For reasons that might have had to do with the quality physical time he’d gotten with Treya after they put the kids to bed last night, Glitsky was in rare joviality, and he gave it a short run. “I don’t want to tell you what an embarrassing cliché you guys are at this moment,” he said. “Coffee and doughnuts? What are you thinking? This is San Francisco. It ought to be quiche and tea, don’t you think? Maybe a croissant.”
“No,” Sher replied. “Doughnuts are okay now. They’re selling them at the Ferry Building.” This was the city’s gourmet mecca. “Which means they’re automatically hip.”
“Maybe for normal people,” Glitsky said. “But cops? Doughnuts? R
eally?”
“They’re awesome,” Brady said. “You can have one if you move fast.”
“Can’t,” Glitsky said, putting his hand to his heart. “Ticker.”
“One won’t kill you,” Sher said.
“My doctor says it might.” Then, striking like a snake, he grabbed a fat glazed one and took a bite. Chewing happily, he added, “On the other hand, the signature you want on your death certificate is your cardiologist’s.” He pointed to the surface of Sher’s desk. “What’s that you’re studying so intently?”
“That’s Sammy,” Brady said. “Gus Huang’s take on the guy with the club.”
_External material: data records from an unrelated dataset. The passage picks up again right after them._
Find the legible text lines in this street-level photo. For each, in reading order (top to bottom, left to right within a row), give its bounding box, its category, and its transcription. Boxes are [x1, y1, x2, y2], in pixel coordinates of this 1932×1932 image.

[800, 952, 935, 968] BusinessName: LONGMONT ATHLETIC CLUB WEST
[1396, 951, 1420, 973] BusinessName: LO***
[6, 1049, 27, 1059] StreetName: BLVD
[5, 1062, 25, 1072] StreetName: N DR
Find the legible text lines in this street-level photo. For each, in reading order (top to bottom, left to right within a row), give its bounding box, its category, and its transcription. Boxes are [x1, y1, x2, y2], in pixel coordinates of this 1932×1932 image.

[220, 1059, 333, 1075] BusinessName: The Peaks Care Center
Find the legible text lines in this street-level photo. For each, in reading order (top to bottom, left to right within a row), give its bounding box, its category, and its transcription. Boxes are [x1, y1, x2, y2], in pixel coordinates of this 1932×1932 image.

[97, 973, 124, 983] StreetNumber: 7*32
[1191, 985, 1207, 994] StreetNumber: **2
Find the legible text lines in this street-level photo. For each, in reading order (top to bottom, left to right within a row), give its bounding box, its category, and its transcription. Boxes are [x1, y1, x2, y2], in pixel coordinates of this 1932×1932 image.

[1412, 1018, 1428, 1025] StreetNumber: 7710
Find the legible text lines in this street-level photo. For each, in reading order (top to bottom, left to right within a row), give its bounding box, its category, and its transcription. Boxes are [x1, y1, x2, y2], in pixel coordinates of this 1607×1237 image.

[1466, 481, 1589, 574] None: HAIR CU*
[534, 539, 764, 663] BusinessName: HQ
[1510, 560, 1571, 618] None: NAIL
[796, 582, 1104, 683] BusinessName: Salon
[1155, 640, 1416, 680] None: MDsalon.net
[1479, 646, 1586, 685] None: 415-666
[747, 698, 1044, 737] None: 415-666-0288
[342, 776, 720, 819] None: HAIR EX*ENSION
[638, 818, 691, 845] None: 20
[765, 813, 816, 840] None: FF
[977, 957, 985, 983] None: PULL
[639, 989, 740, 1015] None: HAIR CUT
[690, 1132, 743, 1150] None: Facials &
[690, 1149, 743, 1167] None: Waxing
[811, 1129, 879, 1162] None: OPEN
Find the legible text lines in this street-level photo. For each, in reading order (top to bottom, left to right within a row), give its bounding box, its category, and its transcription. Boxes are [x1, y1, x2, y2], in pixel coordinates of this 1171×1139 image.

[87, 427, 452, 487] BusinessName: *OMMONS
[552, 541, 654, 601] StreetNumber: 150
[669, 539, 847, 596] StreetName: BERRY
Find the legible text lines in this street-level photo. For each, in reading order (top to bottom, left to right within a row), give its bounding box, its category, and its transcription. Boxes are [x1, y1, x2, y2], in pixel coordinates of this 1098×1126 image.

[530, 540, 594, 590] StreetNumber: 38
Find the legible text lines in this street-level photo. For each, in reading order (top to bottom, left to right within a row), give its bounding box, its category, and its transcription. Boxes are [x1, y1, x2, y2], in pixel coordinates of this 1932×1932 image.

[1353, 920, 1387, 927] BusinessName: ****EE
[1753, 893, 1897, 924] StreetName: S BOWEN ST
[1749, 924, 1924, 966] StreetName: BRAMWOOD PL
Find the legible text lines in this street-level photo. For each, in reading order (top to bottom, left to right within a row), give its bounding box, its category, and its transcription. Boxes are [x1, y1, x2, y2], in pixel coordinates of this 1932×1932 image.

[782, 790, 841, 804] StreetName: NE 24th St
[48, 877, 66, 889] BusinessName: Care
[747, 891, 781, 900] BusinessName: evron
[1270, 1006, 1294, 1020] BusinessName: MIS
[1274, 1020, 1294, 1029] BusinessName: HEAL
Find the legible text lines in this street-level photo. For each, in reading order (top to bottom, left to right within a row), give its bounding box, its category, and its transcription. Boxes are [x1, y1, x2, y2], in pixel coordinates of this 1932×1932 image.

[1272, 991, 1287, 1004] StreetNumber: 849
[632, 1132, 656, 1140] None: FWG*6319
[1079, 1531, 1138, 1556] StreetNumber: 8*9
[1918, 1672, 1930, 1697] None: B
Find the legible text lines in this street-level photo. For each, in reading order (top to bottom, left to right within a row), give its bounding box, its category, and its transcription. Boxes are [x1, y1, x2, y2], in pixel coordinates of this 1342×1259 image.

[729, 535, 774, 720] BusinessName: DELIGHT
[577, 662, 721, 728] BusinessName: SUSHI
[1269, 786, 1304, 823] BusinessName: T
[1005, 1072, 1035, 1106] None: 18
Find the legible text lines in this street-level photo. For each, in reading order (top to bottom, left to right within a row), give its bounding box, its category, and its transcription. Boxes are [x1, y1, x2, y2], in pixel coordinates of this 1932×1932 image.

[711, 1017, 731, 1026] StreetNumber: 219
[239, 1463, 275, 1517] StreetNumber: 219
Sher cast a glance at the artist’s rendering, then came back up to Glitsky. “Except we’re thinking of changing his name to Moses.” She lifted the sketch and revealed under it the six-pack of photographs they’d put together. “McGuire. He’s top middle. The resemblance is pretty damn close, wouldn’t you say?”
“Gus is good at his job.” Glitsky had another bite, chewed thoughtfully. “What’d your eyewitnesses say?”
Brady clucked in frustration. “We couldn’t reach any of them yesterday, but one of them got back to us this morning. It’s our first stop. By then, hopefully, we’ll connect with one or both of the others.”
“For the record,” Sher said, “we’re betting the farm it’s McGuire.”
“Funny you should mention,” Glitsky said, and launched into a quick rundown of the talk he’d had with Farrell. “So after you two left Brittany yesterday,” he concluded, “she called Mr. Farrell’s girlfriend, which pretty much identifies her as the rape victim, doesn’t it?”
“Which also gives her dad his motive,” Brady said.
Glitsky nodded. “No flies on you.”
“Plus,” Brady added, and put a finger on the six-pack, “this.”
Any discussion about McGuire put Glitsky in a tenuous position. It was already far past the time when he should have admitted to his inspectors that he and Moses knew each other. As the once delicious doughnut curdled into a noxious ball in his stomach, he realized that every second he continued to withhold the information would make the omission that much more difficult to explain.